[Complete the following]
a) In the passage on hotel mobile check-in, what share of users abandon a mobile app after a single use as of May 2016?
b) Carry the piece on hotel mobile check-in and IT service forward, picking up right after its last sentence.

[Reading passage]

+++++

On a recent trip to Silicon Valley, I stayed at a Marriott near the office. Although it was my first time at this particular hotel, I generally knew what to expect; comforts of the room, consistency of friendly staff, pervasive wireless internet access, and a simple bottle of water upon arrival, having stayed at other Marriott properties in the past. I count on this familiarity, this experience, to keep my work/life balance in check while I travel. Many well-traveled IT Pros can relate to this scenario as it plays out many times a day, across multiple industries all over the world.
Marriott and other customer-focused organizations are living and learning the benefits of digital transformation on a daily basis in front of every single customer. However, what was unique for me this time was that it all started with an improved mobile experience.
Efficiency of a Mobile Experience
While waiting for my connecting flight, I used the new mobile app to check in hours before arrival. This activated their intake process and prepped the staff in advance so they could be more efficient when I arrived. I immediately noticed that much of the manual data entry during the “old-school” check-in process was eliminated. Upon introducing myself, the receptionist knew my digital profile, thanked me for using the mobile app and asked for my initial thoughts. This simple question highlighted the exact moment when a digital experience transitions into the traditional human engagement experience.
Only Two Options in Every Digital Experience
A digital experience only has one outcome: you either like it (yeah!) or you don’t (it’s the end of the world, mass hysteria, dogs & cats living together kind of chaos) – there is nothing in-between. Whether my experience carries forward or not is determined in a split second by the human integration and a streamlined customer-oriented process. As of May 2016, ~23% of users abandon a mobile app after a single use (source: Localytics) The stakes are high for brands to get their mobile engagements right.
It was Positive.
It was still early in the morning and I needed coffee. Instead of keying in customer information, preferences, and waiting for system response, the receptionist used my positive app experience to highlight the new hotel features aligned to my digital profile. She even extended a “3rd Party” partner promotion for a free Starbucks while a room was finalized in a matter of minutes. Can you imagine your standard IT department offering this level of customer service? It is simply not possible without reimagining the benefits of a digitally enhanced, cloud-enabled, service-oriented culture.
Reimaging Cloud for a Hybrid IT World
Your IT organization is only as good as the service they provide to the business and their customers. The point of this lengthy story was to highlight the various pieces (modern technology, skilled people, value-added partners and efficient services) that need to be tightly integrated in order to accommodate customers’ expectations in the digital era. Customers may not always know what they want but they definitely know what they do not like. Below are seven steps to consider when transitioning a traditional, reactionary IT organization into a customer-driven, value-added service provider to the business.

+++++

[Information given]

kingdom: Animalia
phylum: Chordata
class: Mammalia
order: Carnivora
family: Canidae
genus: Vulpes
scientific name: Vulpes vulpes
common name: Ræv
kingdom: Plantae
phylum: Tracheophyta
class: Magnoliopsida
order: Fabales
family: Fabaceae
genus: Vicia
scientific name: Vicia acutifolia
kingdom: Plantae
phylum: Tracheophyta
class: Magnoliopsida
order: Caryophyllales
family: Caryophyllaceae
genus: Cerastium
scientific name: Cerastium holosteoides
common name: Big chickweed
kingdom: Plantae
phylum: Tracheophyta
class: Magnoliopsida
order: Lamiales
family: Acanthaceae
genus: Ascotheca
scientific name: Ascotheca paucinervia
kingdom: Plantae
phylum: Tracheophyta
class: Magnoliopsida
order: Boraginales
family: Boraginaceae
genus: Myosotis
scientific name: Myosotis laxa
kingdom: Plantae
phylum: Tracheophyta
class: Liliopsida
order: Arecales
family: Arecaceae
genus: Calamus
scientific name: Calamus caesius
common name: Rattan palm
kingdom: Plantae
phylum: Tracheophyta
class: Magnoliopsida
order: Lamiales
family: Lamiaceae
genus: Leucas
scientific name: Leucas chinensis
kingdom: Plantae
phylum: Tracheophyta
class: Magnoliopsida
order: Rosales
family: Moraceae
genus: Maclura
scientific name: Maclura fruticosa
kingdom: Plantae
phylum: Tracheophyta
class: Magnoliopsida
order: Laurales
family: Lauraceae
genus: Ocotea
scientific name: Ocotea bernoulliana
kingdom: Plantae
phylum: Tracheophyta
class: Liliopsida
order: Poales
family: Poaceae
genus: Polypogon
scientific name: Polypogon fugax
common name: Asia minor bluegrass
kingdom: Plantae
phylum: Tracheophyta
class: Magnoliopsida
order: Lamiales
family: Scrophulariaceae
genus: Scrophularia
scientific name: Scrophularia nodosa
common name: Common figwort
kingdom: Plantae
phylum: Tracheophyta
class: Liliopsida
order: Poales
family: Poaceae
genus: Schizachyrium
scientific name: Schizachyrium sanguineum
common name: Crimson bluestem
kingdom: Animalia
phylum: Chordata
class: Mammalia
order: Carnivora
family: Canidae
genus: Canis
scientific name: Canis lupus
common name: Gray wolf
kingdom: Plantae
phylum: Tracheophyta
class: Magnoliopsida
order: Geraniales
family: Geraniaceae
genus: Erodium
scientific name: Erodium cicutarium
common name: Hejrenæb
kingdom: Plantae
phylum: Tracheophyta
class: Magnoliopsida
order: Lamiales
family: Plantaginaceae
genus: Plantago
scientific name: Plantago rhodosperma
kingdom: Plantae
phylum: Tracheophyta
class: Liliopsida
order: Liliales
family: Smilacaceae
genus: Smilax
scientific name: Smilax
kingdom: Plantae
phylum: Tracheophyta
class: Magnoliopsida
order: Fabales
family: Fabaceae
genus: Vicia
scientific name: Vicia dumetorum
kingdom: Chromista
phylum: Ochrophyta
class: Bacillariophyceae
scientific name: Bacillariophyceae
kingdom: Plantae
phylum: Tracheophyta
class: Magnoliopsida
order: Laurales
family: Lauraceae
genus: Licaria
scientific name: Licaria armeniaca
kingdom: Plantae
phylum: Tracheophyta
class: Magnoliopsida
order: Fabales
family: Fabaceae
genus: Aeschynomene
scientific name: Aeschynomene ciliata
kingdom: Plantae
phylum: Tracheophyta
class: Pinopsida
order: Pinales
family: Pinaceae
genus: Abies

+++++

[Written responses]
a) About 23% of users.

b)
IT Service Broker Checklist:
- Value Oriented Business Services – Concentrate on ensuring your services contain real customer value and provide an accelerated time to market whether they are delivered in-house or brokered by a cloud service providers.
- Define Approved List of Services – Offer your consumers a list of approved, vetted cloud service providers. The value they provide will be transferable to your consumer. Your choices between commodity unmanaged clouds and a managed cloud will be based on the consumer use case.
- Relationship Management – Ensure that you provide relationship management with a clear engagement model to collaborate between your consumer, service owner and service provider.
- Simplify Consumption – Identify repeatable business services that can be consumed by the broader organization and provide a single pane of glass for the consumer to select them using a self-service or brokerage tool.
- Multi-Provider World – Construct hybrid service offerings that span multiple service providers to prevent consolidating all your eggs in one provider.
- Know Thy Service – Regularly audit service owners and service providers to ensure the services being brokered are meeting your financial, regulatory and service level expectations.
- Sharing is Caring – Provide transparent usage and monitoring for services with policy-based controls to alert the consumer when resources are over- or under-utilized.
Mind the GAP
The GAP between what cloud applications require and what IT organizations are capable of reliably and confidently supporting today; is growing exponentially in the digital, customer-centric era. IT organizations that embrace cloud-enable technologies, streamline service processes that focus on efficiency, automation and anticipating the needs of customers will ultimately be successful.
We are all in this digital transformation together. Our position at Cisco is to remain Cloud Neutral and help our customers capitalize on new opportunities to delight their customers, just as Marriott did with their improved mobile app.
Wondering where to Start? Take a 15 minute Business Cloud Maturity assessment today!
It’s impressive how we use services and we never know what’s behind…all those sleepless nights from IT folks…Thank you IT guys!
I couldn’t agree more, Sergio! There are so many #unsung heroic IT teams out there.
HI Scott,
I am one of the 23% who just removed apps.
Why. I wanted what they had and once i got it removed it.
Why. Because they wanted access to my emails, phone numbers, location and etc.
If an app is an app that just did what it said then great. But from my experience they dont just limit themselves to providing just that service.
110% in agreement with you Peter. I fall into this 23% group that delete apps after a single use due to privacy or limited functionality. Brands & Devs will learn to strike a balance between required vs. “nice to have” permissions lest, their app abandonment rates will be greater than industry averages. Thank you for reading and insights.